Pour répondre à cette question, on peut dire que si la situation est grave, elle n’est pas pour autant désespérée. Il suffit juste d’une intervention rapide pour chercher, s’inspirer et adopter des mécanismes tendant à déclarer l’insaisissabilité du patrimoine personnel de l’entrepreneur individuel marocain.

Pour la création d’un nouveau statut unique, protecteur de l’entrepreneur individuel :

Il est, cependant, regrettable que la législation marocaine ne soit pas précise sur ce point de « la protection du patrimoine personnel de l’entrepreneur individuel ». Malheureusement, il n’en découle d’aucun texte de loi qui régit uniquement ce statut. Contrairement aux sociétés de personnes et de capitaux qui sont bien encadrées.

A cet effet, nous estimons qu’une modification du code de commerce marocain s’impose, afin d’insérer tout un chapitre relatif à la protection de l’entrepreneur individuel pour limiter les risques qui pourraient entraver leurs activités en cours. Il est désormais obligatoire, que notre législateur marocain prenne en considération le tissu entrepreneurial de notre pays, de dépasser les instruments juridiques français comme ceux de : (la fiducie, la déclaration d’insaisissabilité, l’EIRL) et d’opter pour une approche juridique plus novatrice, en passant directement à la création d’un statut unique de l’entrepreneur individuel. En s’inspirant de l’expérience française mais en respectant la réalité des entreprises individuelles marocaines. C’est l’heure de déclencher le clignotant et de présenter des solutions concrètes permettant ainsi de dissocier (Patrimoine – Personne) et (Entreprise – Homme).

 La séparation entre le patrimoine professionnel et le patrimoine personnel de l’entrepreneur individuel :

Le patrimoine de l’entrepreneur individuel devra être scindé entre patrimoine personnel et patrimoine professionnel.
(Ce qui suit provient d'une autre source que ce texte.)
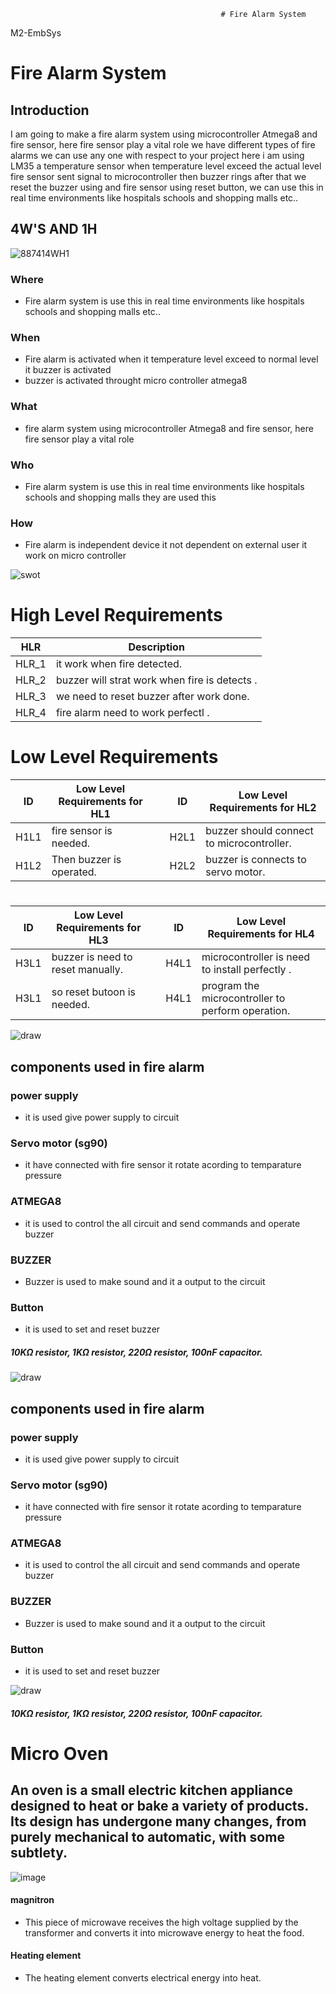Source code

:                                                    # Fire Alarm System 
M2-EmbSys

# Fire Alarm System 
## Introduction
I am going to make a fire alarm system using microcontroller Atmega8 and fire sensor, here fire sensor play a vital role we have different types of fire alarms
we can use any one with respect to your project here i am using LM35 a temperature sensor when temperature level exceed the actual level fire sensor sent signal to
microcontroller then buzzer rings after that we reset the buzzer using and fire sensor using reset button, we can use this in real time environments like hospitals
schools and shopping malls etc..


## 4W'S AND 1H
![887414WH1](https://user-images.githubusercontent.com/98829237/154836788-82480a46-016d-41d0-9fd2-f9cb3d78307d.png)
### Where
 * Fire alarm system is use this in real time environments like hospitals
schools and shopping malls etc..

### When
* Fire alarm is activated when it temperature level exceed to normal level it buzzer is activated
* buzzer is activated throught micro controller atmega8

### What
* fire alarm system using microcontroller Atmega8 and fire sensor, here fire sensor play a vital role

### Who 
*  Fire alarm system is use this in real time environments like hospitals
schools and shopping malls they are used this

### How
* Fire alarm is independent device it not dependent on external user it work on micro controller


![swot](https://user-images.githubusercontent.com/98829237/154809684-b91f2656-67a1-47f8-b83a-97014af517b6.jpg)

#
# High Level Requirements
|HLR|     Description  |
|------|  --------------|
|HLR_1|   it work when fire detected.
|HLR_2|   buzzer will strat work when fire is detects .
|HLR_3|   we need to reset buzzer after work done.
|HLR_4|   fire alarm  need to work perfectl .
#            
# Low Level Requirements
|ID|     Low Level Requirements for HL1 |  |ID|       Low Level Requirements for HL2 |
|------|  ------------|--|---|   ----------------|
|H1L1|   fire sensor is needed.|  |H2L1|     buzzer should connect to microcontroller.            
|H1L2|  Then  buzzer is operated.|  |H2L2|   buzzer is connects to servo motor.

#
|ID|     Low Level Requirements for HL3 |  |ID|       Low Level Requirements for HL4 |
|------|  ------------|--|---|   ----------------|
|H3L1|   buzzer is need to reset manually.|  |H4L1|     microcontroller is need to install perfectly .            
|H3L1|  so reset butoon is needed.|  |H4L1|   program the microcontroller to perform operation.







![draw](https://user-images.githubusercontent.com/98829237/154810462-d61a4e29-ee06-4c74-bcf1-7e79af0a82ea.png)

## components used in fire alarm

### power supply
 * it is used give power supply to circuit

### Servo motor (sg90)
 * it have connected with fire sensor it rotate acording to temparature pressure 

### ATMEGA8
 * it is used to control the all circuit and send commands and operate buzzer

### BUZZER
 * Buzzer is used to make sound and it a output to the circuit

### Button
 * it is used to set and reset buzzer
 
 
 

 ##### 10KΩ resistor, 1KΩ resistor, 220Ω resistor, 100nF capacitor.






![draw](https://user-images.githubusercontent.com/98829237/154841779-da2af976-0328-4623-9cd5-789a9e0bdaa2.png)

## components used in fire alarm

### power supply
 * it is used give power supply to circuit

### Servo motor (sg90)
 * it have connected with fire sensor it rotate acording to temparature pressure 

### ATMEGA8
 * it is used to control the all circuit and send commands and operate buzzer

### BUZZER
 * Buzzer is used to make sound and it a output to the circuit

### Button
 * it is used to set and reset buzzer
 
 
 ![draw](https://user-images.githubusercontent.com/98829237/154831431-e77fda5c-174f-4a5f-9507-9c52ca9e0ff4.png)

 ##### 10KΩ resistor, 1KΩ resistor, 220Ω resistor, 100nF capacitor.




# Micro Oven
## An oven is a small electric kitchen appliance designed to heat or bake a variety of products. Its design has undergone many changes, from purely mechanical to automatic, with some subtlety.

![image](https://user-images.githubusercontent.com/98829237/154831197-ace200bb-d2ff-4ea2-a586-766aaf67506a.png)

#### magnitron
 * This piece of microwave receives the high voltage supplied by the transformer and converts it into microwave energy to heat the food.

#### Heating element 
 * The heating element converts electrical energy into heat.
Et c’est au législateur marocain de préciser une liste exhaustive portant sur les éléments utiles à son activité ou ses activités professionnelles comme les marchandises, le matériel et l’outillage etc., et ceux des éléments non compris dans le patrimoine professionnel constituant son patrimoine personnel comme la résidence principale…

Le principe : Seul le patrimoine professionnel sera engagé, dont les créanciers ne peuvent saisir que les éléments du patrimoine professionnel.

L’exception : l’entrepreneur individuel marocain pourra solliciter un notaire et renoncer par écrit à la séparation de ces deux patrimoines à la demande de l’un de ses créanciers (banque, fournisseurs…).

Pour clore ce constat sur une note moins pessimiste, la création d’un statut protecteur pour l’entrepreneur individuel marocain correspond à un besoin de la société et le législateur se doit d’y répondre. C’est un chantier stratégique et permanent qui va participer à la minimisation des conséquences du risque entrepreneurial, d’assurer davantage la sécurité juridique et d’améliorer notre classement dans le rapport Doing Business.